= SOS/BirdLife Slovakia =

Slovakian ornithological conservation organization

Slovak Ornithological Society/BirdLife Slovakia (Slovenská ornitologická spoločnosť/BirdLife Slovensko) is the main bird conservation charity in Slovakia. SOS/BirdLife Slovakia was founded in 2006. It is a direct descendant of the Czechoslovak Society for Ornithology which was founded in 1926. SOS/BirdLife Slovakia has more than 1,000 members and a staff of 10. It is the Slovak representative in the BirdLife International partnership.

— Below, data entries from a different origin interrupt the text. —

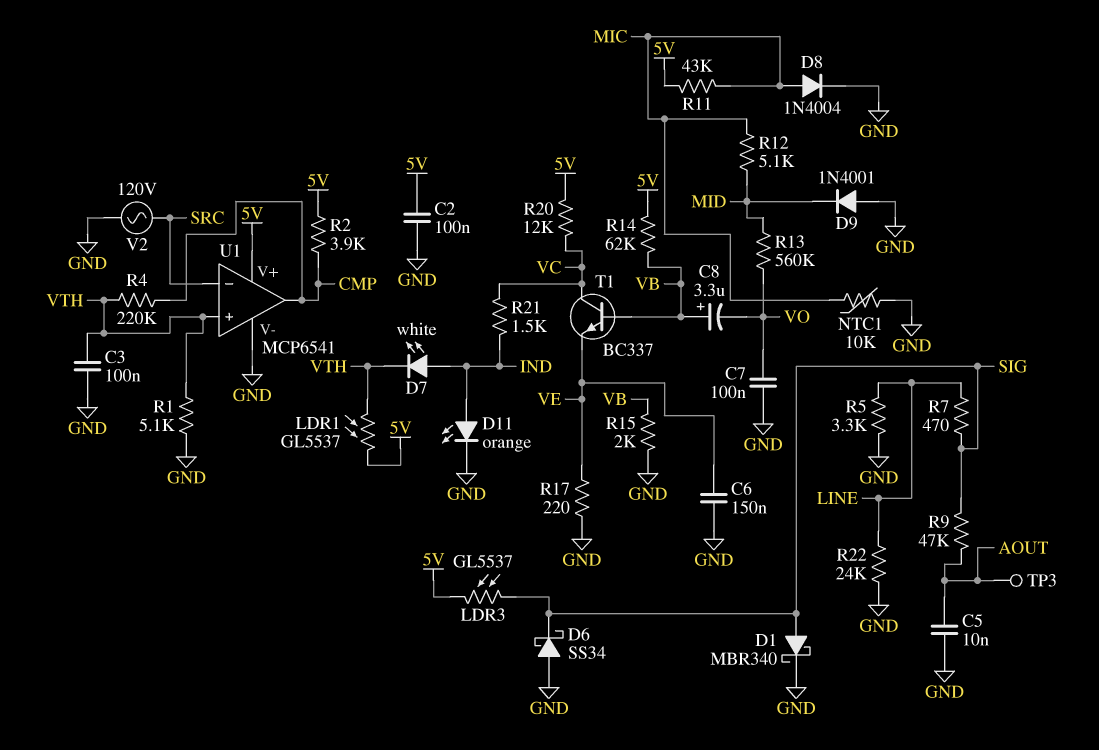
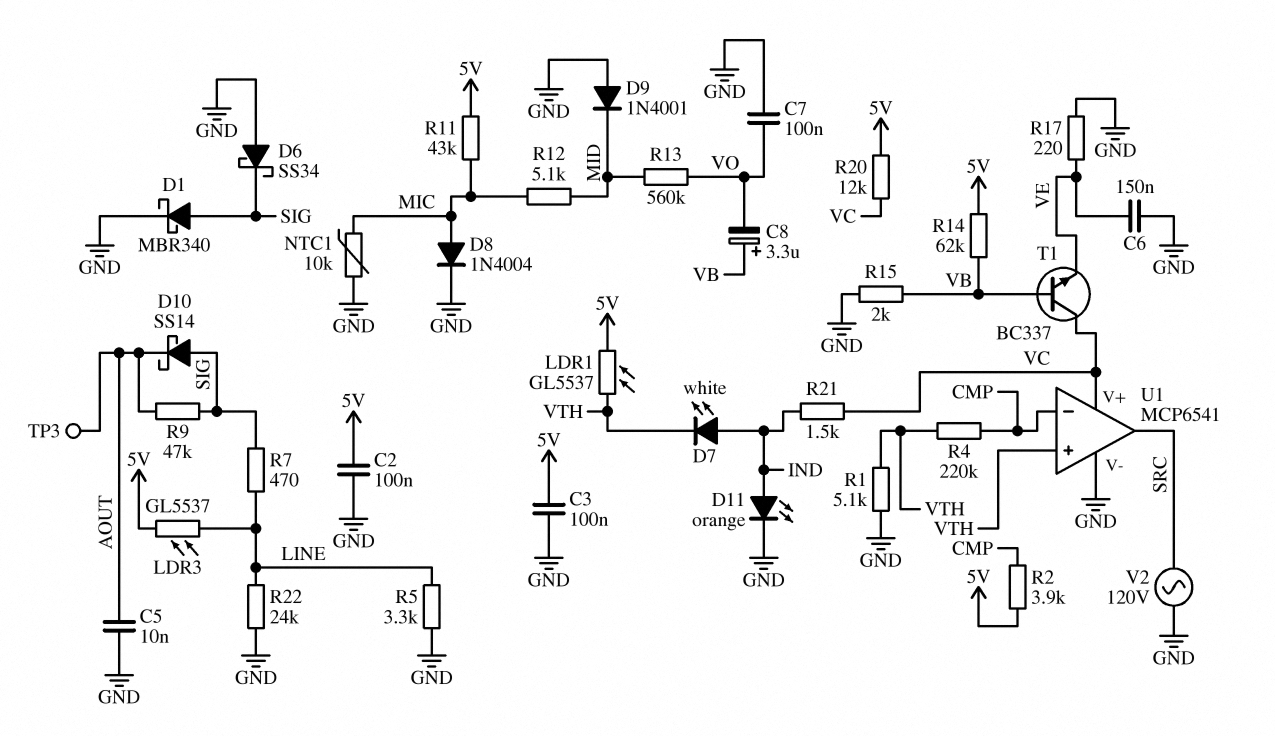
C3: 100nF (GND, VTH) -> 100nF (5V, GND)
D10: none -> schottky SS14 (A SIG, K AOUT)
LDR3: GL5537 (5V, SIG) -> GL5537 (5V, LINE)
U1 pin V+: 5V -> VC
U1 pin in-: SRC -> CMP
U1 pin out: CMP -> SRC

The SOS/BirdLife Slovakia is campaigning to have all Important Bird Areas in the country given EU Special Protection Area status. It also collects bird data and organizes censuses of birds (Common Bird Census, Waterbird Census, voluntary bird monitoring of IBAs and another schemes).

SOS/BirdLife Slovakia is active in protection of IBAs. It bought more than 80 ha of wetlands in IBA/SPA Senne, which is the most important breeding site for some waterbirds in the Slovakia (for instance Eurasian spoonbills) and the most important stopover for migrating waders in Slovakia. Besides that, SOS/BirdLife Slovakia leased more than 150 ha of taiga forest in northern Slovakia in IBA/SPA Horná Orava, which is an important site for breeding black storks.